The decision of Attorney General Eric Holder Friday to relocate five Guantanamo Bay detainees to New York City for trial in federal court was blasted by his predecessor later in the day.  

During a meeting of the Federalist Society in Washington on November 13, Michael Mukasey, who was attorney general in the last two years of the Bush administration, warned that with 9/11 mastermind Khalid Sheik Muhammad and other terrorists in New York, the question will now be ”whether the city will then become the focus of mischief in the form of murder by adherents of Khalid Sheik Muhammad.”

Mukasey, a former prosecutor and U.S. District judge from New York, was responding to me regarding an interview I had earlier that day with former New York City Mayor Ed Koch about Holder’s decision to transfer the Guantanamo inmates to New York for incarceration and trial.  

“I’m not going to second-guess Eric Holder,” Koch had told me, voicing his “great confidence” in the attorney general.  “The U.S. should not fear to incarcerate [Guantanamo detainees] and New York, like any other place, has to do its share.”

Koch, who served as the city’s Democratic mayor from 1977-89, went on to say that the Manhattan Corrections Center (where the detainees will be held pending trial) is a “very secure institution” that can be depended upon to hold the prisoners.

“If we decide to try them here [in the United States],” added Koch, “then it’s an outrage to say they can’t be tried in New York.”

So what, I asked Koch’s fellow New Yorker Mukasey, does he think of the former mayor’s comments on their city holding the detainees?

“Yeah, the MCC is a very secure place,” shot back Mukasey, “All that shows is that if you ask the wrong question, you’re sure to get the wrong answer.”

“Of course it’s secure. They’re not going to escape. The question is not whether they are going to escape. The question is whether, not only that particular facility but the city at large, will then become the focus for mischief in the form of murder by adherents of Khalid Sheikh Muhammad.  Whether this raises the odds that it will, I would suggest to you that it raises them very high [emphasis added].”

Mukasey went on to say “the proceeding, assuming it goes forward within the lifetime of everyone in this room, is one where confidential information is able to be kept confidential and whether the trial is able to proceed in an orderly fashion.”  

He also said of Holder’s decision that “I can’t see anything good coming out of this. I can’t see anything good coming out of it very quickly.  I think it would have been far preferable to have tried these cases in the venue that Congress created for trying them and where they were to be tried [before Holder moved them].”

In his address to the Federalist Society, Mukasey slammed the Obama administration, charging it has “abandoned the view we should be in a war” and reverted to a “9/10” attitude regarding criminal justice (referring to the attitude before 9/11, when how the judicial system deals with terrorists suddenly became a top issue).  

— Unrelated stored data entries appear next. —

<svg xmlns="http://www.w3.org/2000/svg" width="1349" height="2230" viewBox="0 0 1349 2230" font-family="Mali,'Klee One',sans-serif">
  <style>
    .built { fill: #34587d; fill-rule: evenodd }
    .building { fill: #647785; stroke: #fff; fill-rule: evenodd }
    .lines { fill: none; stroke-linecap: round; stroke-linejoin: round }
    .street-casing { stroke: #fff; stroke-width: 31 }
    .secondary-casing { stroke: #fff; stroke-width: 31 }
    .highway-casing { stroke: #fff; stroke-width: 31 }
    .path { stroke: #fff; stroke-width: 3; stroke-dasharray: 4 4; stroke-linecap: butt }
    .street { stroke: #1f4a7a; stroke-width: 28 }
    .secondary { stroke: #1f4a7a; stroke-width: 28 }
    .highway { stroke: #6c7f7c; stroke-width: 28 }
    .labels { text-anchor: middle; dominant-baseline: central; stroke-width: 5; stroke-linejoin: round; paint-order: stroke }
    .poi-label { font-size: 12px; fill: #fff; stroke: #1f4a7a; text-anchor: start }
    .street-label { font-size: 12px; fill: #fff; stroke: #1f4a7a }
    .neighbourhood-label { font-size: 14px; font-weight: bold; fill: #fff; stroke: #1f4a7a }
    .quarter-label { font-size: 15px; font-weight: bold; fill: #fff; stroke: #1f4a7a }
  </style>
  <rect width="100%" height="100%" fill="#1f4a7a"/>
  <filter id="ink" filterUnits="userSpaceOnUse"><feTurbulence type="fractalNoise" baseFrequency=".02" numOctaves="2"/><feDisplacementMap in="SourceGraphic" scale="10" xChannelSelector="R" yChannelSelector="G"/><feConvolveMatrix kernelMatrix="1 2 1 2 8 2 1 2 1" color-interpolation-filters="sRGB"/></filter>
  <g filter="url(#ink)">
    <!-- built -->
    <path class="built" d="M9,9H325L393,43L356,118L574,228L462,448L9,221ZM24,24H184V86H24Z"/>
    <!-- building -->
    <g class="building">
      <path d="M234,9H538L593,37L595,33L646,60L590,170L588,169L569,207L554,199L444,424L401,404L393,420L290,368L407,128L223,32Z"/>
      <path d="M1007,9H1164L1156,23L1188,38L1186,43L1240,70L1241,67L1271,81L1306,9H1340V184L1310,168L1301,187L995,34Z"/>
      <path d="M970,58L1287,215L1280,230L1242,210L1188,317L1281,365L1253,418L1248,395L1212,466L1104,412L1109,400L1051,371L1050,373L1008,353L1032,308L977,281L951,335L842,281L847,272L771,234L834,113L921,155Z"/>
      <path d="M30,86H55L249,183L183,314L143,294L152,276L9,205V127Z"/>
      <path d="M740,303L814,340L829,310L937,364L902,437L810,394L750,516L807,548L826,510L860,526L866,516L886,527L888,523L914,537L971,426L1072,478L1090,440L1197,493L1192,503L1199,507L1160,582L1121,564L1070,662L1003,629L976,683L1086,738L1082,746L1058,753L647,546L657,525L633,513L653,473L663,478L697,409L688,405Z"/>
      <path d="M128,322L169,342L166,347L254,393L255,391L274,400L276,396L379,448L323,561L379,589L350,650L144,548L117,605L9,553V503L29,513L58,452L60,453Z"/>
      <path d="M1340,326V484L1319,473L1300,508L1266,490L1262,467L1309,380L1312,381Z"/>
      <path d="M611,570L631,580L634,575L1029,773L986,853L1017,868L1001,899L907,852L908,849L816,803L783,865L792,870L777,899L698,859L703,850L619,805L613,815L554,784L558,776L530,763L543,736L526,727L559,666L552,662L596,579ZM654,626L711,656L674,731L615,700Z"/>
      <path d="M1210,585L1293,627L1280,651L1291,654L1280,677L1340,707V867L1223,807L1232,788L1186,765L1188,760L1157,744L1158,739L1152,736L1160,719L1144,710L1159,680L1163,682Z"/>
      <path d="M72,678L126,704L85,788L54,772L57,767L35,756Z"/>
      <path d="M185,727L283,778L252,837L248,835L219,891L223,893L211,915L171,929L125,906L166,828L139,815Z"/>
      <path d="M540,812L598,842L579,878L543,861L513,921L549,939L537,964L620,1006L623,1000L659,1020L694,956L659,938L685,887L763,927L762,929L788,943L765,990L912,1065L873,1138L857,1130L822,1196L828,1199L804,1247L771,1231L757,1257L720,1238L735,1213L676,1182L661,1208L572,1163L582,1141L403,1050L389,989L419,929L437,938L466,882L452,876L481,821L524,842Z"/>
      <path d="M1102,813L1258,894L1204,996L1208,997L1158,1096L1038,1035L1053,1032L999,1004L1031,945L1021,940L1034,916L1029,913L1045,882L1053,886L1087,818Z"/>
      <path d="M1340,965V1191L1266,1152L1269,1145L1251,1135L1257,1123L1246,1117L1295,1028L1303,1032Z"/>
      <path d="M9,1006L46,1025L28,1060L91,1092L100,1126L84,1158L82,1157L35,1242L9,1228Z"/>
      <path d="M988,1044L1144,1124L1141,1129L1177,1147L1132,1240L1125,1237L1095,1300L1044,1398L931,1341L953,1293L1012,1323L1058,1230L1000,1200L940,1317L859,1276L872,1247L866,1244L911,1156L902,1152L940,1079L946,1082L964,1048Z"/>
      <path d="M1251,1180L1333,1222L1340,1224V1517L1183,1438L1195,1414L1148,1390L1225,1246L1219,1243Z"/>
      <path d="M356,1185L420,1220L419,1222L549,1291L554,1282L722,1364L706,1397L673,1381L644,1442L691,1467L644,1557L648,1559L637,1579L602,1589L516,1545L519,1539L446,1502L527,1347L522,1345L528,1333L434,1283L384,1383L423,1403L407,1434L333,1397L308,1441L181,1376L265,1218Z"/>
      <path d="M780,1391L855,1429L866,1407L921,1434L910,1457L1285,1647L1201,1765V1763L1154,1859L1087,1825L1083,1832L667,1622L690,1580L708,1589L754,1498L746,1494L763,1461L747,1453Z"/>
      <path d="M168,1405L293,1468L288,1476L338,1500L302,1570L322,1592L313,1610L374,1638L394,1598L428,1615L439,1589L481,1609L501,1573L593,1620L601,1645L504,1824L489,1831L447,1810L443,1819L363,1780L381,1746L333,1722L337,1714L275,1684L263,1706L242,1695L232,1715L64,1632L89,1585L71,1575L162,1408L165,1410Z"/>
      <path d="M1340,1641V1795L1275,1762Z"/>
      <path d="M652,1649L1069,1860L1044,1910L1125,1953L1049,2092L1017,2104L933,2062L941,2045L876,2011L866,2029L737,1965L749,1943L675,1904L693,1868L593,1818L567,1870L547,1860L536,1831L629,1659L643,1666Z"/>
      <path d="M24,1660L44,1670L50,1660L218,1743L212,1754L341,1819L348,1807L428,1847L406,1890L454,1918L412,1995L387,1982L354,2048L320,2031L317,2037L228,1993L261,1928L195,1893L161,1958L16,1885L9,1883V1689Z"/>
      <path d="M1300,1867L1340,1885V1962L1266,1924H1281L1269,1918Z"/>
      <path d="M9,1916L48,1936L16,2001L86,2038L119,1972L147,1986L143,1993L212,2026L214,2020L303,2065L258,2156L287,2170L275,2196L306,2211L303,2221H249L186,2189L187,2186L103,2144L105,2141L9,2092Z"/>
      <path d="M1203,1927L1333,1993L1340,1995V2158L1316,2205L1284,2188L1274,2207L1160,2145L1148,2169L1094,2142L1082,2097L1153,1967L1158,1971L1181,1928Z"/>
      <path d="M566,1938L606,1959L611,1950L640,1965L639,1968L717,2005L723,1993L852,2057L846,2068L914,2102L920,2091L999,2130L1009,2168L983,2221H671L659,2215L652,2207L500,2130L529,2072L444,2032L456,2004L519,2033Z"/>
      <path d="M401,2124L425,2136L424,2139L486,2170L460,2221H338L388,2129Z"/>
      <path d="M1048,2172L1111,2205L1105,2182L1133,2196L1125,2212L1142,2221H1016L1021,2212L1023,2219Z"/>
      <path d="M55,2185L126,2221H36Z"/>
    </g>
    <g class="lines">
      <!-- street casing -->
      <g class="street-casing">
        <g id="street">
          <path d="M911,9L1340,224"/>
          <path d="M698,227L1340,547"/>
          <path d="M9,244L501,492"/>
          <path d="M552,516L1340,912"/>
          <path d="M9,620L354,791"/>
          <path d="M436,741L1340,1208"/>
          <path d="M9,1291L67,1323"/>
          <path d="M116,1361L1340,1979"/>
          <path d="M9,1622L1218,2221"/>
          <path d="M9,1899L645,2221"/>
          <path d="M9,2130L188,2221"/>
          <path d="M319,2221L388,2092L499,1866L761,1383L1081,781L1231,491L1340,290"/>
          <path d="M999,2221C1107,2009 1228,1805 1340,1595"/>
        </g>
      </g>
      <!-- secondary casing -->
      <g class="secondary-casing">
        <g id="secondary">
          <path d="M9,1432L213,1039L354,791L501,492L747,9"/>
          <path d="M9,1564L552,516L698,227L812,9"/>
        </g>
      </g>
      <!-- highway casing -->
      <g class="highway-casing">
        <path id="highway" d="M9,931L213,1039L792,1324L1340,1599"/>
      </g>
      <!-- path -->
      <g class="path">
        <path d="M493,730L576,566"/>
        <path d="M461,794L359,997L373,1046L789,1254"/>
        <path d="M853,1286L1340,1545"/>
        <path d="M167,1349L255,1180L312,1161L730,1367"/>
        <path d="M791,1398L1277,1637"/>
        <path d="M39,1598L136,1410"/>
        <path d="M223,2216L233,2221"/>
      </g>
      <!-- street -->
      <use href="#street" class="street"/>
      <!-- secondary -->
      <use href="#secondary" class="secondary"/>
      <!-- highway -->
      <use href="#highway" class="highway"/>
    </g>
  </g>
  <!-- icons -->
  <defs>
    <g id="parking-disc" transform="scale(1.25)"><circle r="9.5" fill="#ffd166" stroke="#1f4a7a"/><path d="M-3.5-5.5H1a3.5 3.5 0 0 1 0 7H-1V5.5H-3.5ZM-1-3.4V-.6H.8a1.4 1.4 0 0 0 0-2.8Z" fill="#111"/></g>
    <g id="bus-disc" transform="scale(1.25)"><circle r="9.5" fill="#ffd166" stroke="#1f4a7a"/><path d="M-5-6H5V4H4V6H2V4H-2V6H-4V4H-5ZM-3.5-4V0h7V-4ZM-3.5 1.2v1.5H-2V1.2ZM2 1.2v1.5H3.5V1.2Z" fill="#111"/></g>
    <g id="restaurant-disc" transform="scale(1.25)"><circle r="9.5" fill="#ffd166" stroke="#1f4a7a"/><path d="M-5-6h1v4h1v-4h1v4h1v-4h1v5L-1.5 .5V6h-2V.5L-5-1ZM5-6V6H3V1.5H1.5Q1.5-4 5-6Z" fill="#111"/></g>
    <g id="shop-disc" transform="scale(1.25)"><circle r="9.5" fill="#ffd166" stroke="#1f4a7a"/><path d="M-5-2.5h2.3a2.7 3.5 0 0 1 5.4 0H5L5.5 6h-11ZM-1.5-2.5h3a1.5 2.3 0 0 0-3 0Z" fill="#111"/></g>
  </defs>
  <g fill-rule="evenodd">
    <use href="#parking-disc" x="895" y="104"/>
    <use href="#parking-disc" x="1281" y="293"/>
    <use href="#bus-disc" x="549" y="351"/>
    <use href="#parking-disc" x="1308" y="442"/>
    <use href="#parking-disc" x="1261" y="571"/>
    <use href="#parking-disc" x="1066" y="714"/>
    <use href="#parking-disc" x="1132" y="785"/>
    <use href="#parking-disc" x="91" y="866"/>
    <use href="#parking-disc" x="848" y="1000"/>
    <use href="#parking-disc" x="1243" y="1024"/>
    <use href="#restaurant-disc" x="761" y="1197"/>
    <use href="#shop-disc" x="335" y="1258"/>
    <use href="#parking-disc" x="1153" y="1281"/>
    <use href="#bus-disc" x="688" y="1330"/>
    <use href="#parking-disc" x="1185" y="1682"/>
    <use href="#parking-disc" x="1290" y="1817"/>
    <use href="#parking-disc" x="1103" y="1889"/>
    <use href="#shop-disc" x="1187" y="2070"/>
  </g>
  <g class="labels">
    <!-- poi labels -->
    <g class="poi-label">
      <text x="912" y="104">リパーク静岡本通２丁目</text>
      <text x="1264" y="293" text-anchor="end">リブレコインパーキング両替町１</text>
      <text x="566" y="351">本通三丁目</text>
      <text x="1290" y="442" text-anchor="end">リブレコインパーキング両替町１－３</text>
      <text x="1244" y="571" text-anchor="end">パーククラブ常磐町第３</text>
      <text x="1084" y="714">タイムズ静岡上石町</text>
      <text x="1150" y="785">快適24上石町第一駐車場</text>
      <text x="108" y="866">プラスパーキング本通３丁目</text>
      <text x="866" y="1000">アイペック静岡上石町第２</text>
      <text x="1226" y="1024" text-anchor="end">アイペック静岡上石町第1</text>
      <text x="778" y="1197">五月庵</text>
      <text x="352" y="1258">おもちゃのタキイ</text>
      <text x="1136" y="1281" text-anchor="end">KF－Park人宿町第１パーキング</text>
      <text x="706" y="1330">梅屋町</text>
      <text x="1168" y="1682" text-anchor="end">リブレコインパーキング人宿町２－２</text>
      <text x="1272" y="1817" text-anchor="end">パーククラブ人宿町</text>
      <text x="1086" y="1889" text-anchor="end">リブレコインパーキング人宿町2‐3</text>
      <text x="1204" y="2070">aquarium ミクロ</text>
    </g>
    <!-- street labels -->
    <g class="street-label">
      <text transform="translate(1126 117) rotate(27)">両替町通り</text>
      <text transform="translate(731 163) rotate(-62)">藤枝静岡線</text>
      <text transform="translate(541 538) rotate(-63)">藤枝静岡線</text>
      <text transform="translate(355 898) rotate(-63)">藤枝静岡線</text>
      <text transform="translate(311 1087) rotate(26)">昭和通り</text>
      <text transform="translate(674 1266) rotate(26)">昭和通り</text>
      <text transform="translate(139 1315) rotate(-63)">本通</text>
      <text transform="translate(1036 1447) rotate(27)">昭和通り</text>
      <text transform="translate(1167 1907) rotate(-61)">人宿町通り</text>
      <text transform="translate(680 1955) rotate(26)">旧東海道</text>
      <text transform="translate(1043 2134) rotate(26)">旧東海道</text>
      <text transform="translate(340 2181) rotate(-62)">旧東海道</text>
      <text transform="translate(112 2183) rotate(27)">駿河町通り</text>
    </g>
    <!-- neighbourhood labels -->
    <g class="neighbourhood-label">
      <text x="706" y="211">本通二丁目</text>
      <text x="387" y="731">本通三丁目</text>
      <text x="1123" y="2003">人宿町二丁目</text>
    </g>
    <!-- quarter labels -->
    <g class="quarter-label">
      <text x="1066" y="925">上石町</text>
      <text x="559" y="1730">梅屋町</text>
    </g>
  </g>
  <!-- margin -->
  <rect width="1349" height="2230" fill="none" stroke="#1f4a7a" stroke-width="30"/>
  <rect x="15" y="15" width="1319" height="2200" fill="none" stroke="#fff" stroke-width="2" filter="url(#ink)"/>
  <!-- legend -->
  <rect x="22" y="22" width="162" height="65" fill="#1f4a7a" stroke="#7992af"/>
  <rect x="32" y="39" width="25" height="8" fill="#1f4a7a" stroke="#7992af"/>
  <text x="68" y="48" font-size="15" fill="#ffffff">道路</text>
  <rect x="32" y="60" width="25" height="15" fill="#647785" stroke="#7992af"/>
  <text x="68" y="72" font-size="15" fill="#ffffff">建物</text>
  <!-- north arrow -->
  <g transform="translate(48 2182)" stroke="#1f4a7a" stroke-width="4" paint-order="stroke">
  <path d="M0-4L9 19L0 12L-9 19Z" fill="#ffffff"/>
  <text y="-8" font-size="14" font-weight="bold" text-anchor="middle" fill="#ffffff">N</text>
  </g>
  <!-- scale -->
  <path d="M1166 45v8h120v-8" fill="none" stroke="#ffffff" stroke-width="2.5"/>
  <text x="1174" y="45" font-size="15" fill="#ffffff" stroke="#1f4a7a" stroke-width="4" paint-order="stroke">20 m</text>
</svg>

This is just the latest in a long string of what the nation’s former top law enforcement official called “pullbacks” in the U.S. attitude toward intelligence gathering and counter-terrorism, “beginning with Watergate, followed by the Church Committee [which investigated the CIA in 1975].”  This “9/10” attitude, Mukasey recalled, “prevailed in the 1990s, when we had the first World Trade Center bombing in 1993 and the bombing of the U.S.S. Cole in 2000.”